Lojban was carefully designed to avoid this problem. And it doesn't have anything to do with {xi PA}. The Lojban grammar specifies XI clauses unambiguously. Parse trees are unique. Monoparsing is not a myth. XI clauses may add semantic ambiguity on a different level then, say, simple {zo'e}, but it doesn't have anything to do with syntactic ambiguity.
It specifies to which head a clause should attach. And since it's {mo'e zo'e} it's vague to which head it attaches. If the parser you use doesn't allow for that the only thing that can be done is to provide several possible trees.
It's a feature of a language, not a parser. If English had a pronoun, say, 'lar', which would mean 'the subject or the object of the main sentence', you could say "Fred saw a plane as lar flew over Zurich", which would be ambiguous semantically, but not syntactically.
{la fred pu viska lo vinji do'e lo se xi vei mo'e zo'e nei poi vofli ga'u la tsurix} has only one syntax tree, regardless of the number of possible semantic interpretations.
If you applied {mo'e zo'e} to the English sentence you will still get the only syntax tree.
You can't "apply" {mo'e zo'e} to the English sentence, because it's not there. Likewise you don't "apply" {mo'e zo'e} to the Lojban sentence. You just parse it, because it's there.
In English you can have phrases like 'X of Y of Z' which could be parsed as '(X of Y) of Z' or 'X of (Y of Z)'. In Lojban it's not possible, but you can say ''either (X of Y) of Z or X of (Y of Z)", which is not syntactically ambiguous.

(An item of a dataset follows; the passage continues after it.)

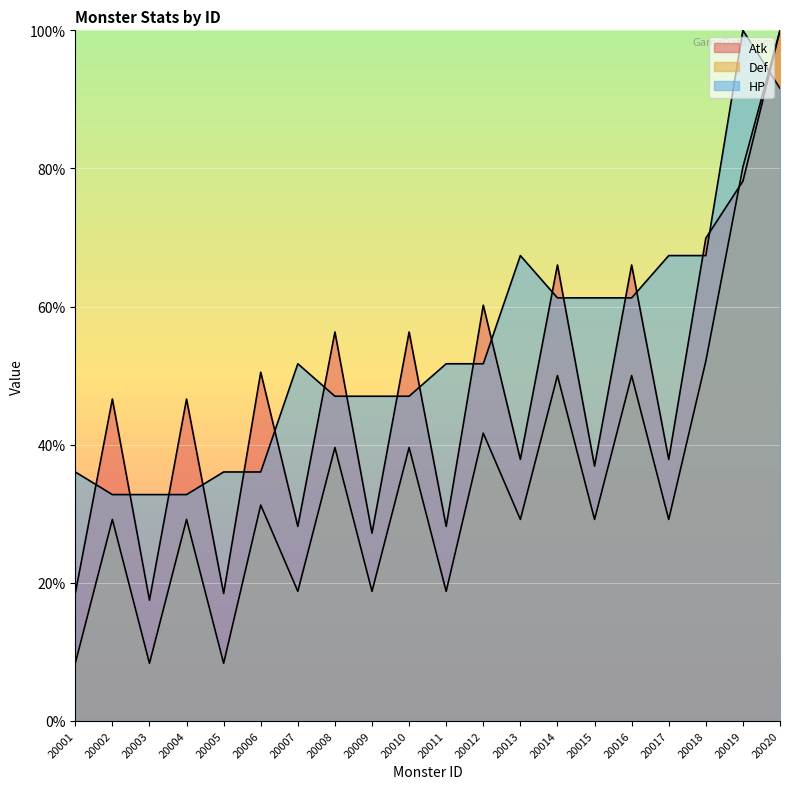

What is the maximum value for HP?

100.0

You can't apply "either... or" to the English sentence, because you can't parse words which aren't there.
In English you can have sentences that are semantically ambiguous due to syntactic ambiguity. In Lojban you can have sentences with (roughly) the same semantic ambiguity as the English ones, but syntactically unambiguous.
> {la fred pu viska lo vinji do'e lo se xi vei mo'e zo'e nei poi vofli ga'u
> la tsurix}
camxes only produces one parse tree for that.

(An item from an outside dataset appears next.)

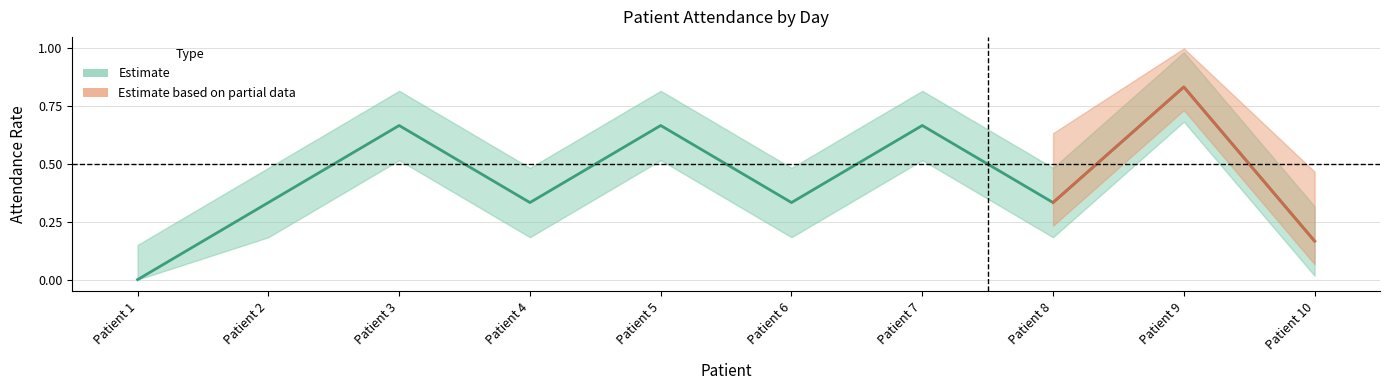

True or false: day3 has more than 0 interior local peaks.

False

And for English you don't provide any parses at all.
May be someone should just parse the original English sentence as camxes does for Lojban one?
I won't be surprised if such parser for English doesn't exist since those who write them might mix parsing and interpretation of it. The latter would be replacing {mo'e zo'e} with some PA which will immediately lead to several syntactic trees.
So I both disagree and agree with you on whether English sentence has several syntactic trees. If using one term for two operations is stopped the contradiction disappears.
If you think it should produce more then one, raise a bug report.
I'm not aware of any Lojban parsers that perform interpretation operation. In most cases you just need context and one interpretation. But this is semantic analysis. Producing all possible syntactic trees is a task needed more seldom.
Camxes is intended to produce all possible syntactic trees, and there's only one of them for any valid sentence.
You may invent a Lojban parser that won't be able to parse {mo'e zo'e}. Then you will need workarounds to output several trees.
XI clauses have an ambiguous syntax, so I don't see how I'd need workarounfds and several trees. Of course, I could invent a Lojban parser that won't be able to parse anything, but what's the point? {mo'e zo'e} from the parser's view is just MOhE KOhA. If I can't parse it, then I have an incomplete parser.
What you mean sounds rather like a semantic analyzer, which is extremely hard for any language, including Lojban.